Bounding box coordinates

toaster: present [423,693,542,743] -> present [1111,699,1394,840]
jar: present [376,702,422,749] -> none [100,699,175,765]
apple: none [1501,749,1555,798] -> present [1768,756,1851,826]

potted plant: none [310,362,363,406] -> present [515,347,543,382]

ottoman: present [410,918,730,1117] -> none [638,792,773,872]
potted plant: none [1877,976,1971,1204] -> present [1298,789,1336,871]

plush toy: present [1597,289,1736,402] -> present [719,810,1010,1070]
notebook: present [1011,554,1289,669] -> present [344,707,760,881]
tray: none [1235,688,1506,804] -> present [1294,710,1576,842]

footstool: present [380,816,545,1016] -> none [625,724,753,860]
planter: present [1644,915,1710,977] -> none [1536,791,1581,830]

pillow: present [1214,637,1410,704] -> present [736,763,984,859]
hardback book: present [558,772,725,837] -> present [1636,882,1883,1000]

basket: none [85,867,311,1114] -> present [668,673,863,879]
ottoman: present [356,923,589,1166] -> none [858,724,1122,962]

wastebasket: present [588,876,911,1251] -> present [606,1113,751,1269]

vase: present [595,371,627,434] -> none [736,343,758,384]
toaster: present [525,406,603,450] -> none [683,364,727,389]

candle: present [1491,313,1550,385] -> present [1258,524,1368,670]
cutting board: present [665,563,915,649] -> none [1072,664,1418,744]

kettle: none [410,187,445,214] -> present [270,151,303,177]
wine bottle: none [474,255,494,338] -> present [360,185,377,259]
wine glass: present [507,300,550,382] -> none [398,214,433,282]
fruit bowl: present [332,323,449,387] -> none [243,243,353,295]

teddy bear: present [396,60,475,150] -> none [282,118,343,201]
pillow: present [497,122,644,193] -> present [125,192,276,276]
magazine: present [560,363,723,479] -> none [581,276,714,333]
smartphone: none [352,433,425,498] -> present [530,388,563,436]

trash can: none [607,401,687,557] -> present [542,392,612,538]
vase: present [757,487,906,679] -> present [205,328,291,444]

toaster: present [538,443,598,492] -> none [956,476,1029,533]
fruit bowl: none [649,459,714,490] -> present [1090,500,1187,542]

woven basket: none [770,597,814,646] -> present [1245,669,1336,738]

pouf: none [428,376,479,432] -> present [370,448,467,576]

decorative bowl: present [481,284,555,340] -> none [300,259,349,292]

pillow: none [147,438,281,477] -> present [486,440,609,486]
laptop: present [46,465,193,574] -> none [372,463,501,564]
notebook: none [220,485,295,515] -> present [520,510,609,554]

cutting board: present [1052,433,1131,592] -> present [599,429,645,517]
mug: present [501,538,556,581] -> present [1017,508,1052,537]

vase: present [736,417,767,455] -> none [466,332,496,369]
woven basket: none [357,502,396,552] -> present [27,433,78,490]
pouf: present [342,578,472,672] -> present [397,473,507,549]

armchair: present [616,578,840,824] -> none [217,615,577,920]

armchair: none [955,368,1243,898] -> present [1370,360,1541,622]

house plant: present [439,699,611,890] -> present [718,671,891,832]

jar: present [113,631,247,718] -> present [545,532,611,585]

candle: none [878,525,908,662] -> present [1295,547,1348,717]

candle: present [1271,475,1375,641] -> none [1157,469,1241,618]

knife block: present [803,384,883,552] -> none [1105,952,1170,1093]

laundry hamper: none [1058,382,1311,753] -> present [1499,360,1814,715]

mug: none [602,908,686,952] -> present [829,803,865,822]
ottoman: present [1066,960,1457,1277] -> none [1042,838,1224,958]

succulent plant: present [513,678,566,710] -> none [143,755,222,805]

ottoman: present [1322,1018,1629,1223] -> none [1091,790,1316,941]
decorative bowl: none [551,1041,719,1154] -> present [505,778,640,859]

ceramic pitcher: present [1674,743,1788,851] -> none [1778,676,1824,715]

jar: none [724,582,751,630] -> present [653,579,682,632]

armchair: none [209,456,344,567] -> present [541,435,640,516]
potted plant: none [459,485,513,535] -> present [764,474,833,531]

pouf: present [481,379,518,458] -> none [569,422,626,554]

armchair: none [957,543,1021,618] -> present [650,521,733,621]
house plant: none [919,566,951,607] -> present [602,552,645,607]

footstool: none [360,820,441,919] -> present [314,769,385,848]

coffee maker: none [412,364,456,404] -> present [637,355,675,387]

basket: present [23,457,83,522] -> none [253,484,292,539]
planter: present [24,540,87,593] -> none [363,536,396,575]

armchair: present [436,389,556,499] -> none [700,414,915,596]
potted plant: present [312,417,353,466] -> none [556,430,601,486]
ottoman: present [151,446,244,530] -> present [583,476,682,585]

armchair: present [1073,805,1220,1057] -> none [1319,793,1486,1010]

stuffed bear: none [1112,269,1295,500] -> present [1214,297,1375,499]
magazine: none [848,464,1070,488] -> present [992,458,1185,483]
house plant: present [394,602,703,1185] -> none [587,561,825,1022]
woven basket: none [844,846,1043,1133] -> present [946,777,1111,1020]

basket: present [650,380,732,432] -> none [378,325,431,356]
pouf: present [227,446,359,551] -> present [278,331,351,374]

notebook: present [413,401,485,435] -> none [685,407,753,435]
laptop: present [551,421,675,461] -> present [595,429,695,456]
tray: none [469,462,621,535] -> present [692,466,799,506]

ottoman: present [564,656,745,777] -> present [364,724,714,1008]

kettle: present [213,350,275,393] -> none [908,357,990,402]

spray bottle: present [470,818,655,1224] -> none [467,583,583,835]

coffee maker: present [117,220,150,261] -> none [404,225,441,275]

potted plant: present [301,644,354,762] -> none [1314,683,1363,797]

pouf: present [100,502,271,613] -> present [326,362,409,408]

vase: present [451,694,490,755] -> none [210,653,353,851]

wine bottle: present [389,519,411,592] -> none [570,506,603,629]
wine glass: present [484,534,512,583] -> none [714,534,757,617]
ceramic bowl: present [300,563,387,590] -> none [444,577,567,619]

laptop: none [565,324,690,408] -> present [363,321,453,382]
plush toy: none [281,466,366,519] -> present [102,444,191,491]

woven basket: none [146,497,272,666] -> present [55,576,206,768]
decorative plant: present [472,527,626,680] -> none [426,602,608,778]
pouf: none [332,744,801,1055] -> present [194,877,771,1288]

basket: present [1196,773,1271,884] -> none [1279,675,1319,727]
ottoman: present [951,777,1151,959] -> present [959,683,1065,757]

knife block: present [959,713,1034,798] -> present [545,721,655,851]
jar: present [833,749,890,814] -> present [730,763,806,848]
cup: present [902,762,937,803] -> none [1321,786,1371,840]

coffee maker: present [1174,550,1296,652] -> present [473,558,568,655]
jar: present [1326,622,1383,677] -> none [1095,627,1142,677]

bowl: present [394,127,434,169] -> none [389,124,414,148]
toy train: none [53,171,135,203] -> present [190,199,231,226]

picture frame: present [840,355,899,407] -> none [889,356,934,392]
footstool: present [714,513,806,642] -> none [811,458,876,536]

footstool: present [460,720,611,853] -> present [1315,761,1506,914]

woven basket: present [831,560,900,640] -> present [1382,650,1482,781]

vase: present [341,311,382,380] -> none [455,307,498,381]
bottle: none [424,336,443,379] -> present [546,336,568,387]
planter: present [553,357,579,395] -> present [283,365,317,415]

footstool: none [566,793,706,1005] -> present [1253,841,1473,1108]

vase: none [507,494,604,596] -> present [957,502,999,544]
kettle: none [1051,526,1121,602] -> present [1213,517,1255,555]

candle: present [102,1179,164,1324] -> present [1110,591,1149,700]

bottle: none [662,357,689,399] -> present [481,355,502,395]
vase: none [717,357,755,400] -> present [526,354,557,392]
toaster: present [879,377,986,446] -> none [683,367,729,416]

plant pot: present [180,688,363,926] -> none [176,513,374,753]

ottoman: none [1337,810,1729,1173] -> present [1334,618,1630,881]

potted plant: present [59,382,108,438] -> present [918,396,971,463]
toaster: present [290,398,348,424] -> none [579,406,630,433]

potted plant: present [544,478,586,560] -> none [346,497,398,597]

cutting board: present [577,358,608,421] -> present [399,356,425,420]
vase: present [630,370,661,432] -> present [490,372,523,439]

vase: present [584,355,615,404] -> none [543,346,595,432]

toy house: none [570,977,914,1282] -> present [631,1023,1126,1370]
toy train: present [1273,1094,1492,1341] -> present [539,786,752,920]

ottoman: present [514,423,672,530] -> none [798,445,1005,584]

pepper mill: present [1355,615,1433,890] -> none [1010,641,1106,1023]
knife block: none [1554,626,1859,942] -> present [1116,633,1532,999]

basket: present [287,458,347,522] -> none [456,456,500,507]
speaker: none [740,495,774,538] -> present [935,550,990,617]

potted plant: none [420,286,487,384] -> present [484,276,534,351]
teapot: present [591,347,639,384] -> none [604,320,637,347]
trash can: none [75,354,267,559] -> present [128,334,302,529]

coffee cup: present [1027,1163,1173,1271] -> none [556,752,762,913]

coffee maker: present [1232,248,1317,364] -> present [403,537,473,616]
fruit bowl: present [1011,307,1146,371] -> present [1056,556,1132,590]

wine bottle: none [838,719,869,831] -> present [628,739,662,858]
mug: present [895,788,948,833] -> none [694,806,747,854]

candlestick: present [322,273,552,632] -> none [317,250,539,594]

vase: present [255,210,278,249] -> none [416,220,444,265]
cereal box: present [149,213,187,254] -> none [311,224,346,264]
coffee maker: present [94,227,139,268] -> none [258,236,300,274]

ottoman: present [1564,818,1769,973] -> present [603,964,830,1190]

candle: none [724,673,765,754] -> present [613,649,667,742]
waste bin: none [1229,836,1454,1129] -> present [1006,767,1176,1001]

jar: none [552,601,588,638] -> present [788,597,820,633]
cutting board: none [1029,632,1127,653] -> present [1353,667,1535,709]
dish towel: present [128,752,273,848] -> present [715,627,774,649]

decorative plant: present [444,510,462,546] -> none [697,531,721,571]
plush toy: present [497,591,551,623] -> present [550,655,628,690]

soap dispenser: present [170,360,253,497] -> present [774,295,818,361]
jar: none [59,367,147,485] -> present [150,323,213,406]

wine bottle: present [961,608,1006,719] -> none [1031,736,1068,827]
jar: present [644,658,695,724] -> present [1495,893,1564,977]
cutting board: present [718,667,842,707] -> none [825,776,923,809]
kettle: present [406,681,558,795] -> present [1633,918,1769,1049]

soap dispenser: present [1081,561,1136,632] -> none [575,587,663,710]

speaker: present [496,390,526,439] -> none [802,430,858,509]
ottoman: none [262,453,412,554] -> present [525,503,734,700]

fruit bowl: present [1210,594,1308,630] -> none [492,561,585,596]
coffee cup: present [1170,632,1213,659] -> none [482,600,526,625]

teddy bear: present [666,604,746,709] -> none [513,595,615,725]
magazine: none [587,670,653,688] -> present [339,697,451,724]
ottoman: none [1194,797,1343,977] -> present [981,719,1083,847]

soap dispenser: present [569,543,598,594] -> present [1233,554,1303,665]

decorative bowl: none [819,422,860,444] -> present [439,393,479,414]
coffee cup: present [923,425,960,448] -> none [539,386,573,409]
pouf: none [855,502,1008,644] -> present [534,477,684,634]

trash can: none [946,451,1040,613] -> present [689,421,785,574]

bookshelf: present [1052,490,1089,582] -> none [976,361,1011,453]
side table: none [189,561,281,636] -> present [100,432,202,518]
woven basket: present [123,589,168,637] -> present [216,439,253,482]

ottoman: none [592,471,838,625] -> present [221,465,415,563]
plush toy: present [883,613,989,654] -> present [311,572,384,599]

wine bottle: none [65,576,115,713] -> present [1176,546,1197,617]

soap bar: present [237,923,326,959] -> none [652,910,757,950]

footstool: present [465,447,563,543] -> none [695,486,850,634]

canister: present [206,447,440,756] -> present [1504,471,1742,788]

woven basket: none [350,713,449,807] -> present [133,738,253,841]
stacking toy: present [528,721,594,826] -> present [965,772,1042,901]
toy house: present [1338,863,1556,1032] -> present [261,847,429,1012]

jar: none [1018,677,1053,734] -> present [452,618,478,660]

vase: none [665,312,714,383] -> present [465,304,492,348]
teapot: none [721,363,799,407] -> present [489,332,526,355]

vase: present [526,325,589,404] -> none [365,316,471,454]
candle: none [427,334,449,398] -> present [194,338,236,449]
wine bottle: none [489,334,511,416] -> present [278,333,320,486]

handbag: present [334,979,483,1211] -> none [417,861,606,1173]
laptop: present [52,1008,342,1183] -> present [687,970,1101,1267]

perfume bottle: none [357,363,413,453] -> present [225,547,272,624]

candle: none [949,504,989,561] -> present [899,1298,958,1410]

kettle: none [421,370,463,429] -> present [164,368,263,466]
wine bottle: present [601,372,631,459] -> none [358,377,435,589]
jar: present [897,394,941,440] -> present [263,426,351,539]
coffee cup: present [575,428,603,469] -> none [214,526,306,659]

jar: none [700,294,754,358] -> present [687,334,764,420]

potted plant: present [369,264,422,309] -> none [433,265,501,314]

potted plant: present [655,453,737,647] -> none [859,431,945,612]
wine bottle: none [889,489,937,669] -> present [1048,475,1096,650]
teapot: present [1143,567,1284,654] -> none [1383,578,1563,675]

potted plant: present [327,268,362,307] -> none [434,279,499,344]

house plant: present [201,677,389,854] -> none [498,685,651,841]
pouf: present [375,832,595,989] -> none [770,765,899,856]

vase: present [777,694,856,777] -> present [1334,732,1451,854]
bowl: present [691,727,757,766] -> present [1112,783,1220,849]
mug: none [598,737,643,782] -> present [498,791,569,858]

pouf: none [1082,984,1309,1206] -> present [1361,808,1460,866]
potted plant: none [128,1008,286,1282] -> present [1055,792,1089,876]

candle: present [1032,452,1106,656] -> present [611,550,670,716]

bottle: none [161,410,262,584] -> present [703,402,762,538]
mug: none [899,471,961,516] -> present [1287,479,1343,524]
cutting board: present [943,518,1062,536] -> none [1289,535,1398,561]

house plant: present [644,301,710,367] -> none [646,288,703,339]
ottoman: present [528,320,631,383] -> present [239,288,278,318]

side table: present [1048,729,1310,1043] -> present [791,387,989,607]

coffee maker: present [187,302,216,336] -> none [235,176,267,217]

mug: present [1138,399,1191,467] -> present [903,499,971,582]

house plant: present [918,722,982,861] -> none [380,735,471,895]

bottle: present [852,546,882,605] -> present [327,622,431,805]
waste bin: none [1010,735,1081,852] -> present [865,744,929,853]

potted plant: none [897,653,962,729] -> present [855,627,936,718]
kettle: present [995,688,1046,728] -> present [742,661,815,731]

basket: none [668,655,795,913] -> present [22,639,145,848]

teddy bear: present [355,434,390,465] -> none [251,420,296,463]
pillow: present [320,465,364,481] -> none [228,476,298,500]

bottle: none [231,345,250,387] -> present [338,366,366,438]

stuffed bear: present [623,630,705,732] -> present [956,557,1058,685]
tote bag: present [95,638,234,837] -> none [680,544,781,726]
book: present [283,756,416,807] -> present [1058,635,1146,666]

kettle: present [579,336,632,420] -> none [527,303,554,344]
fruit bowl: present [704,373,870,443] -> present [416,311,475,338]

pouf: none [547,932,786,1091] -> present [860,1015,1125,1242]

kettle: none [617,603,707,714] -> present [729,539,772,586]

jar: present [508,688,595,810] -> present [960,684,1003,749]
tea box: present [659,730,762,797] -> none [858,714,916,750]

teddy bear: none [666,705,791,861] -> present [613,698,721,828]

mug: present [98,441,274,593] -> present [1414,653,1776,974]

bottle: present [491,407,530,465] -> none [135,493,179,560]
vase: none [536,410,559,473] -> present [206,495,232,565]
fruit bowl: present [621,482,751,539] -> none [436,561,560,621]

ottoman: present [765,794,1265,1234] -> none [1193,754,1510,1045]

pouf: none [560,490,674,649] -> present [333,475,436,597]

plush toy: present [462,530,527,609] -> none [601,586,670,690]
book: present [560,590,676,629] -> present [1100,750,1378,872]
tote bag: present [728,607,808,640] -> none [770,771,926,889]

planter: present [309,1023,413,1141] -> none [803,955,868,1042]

→ **What needs to be done**: In your answer, include only the lines above starting at the line that holds "potted plant: present [369,264,422,309]" and ending at the line that holds "side table: present", copied exactly.

→ **Reply to the task**:
potted plant: present [369,264,422,309] -> none [433,265,501,314]

potted plant: present [655,453,737,647] -> none [859,431,945,612]
wine bottle: none [889,489,937,669] -> present [1048,475,1096,650]
teapot: present [1143,567,1284,654] -> none [1383,578,1563,675]

potted plant: present [327,268,362,307] -> none [434,279,499,344]

house plant: present [201,677,389,854] -> none [498,685,651,841]
pouf: present [375,832,595,989] -> none [770,765,899,856]

vase: present [777,694,856,777] -> present [1334,732,1451,854]
bowl: present [691,727,757,766] -> present [1112,783,1220,849]
mug: none [598,737,643,782] -> present [498,791,569,858]

pouf: none [1082,984,1309,1206] -> present [1361,808,1460,866]
potted plant: none [128,1008,286,1282] -> present [1055,792,1089,876]

candle: present [1032,452,1106,656] -> present [611,550,670,716]

bottle: none [161,410,262,584] -> present [703,402,762,538]
mug: none [899,471,961,516] -> present [1287,479,1343,524]
cutting board: present [943,518,1062,536] -> none [1289,535,1398,561]

house plant: present [644,301,710,367] -> none [646,288,703,339]
ottoman: present [528,320,631,383] -> present [239,288,278,318]

side table: present [1048,729,1310,1043] -> present [791,387,989,607]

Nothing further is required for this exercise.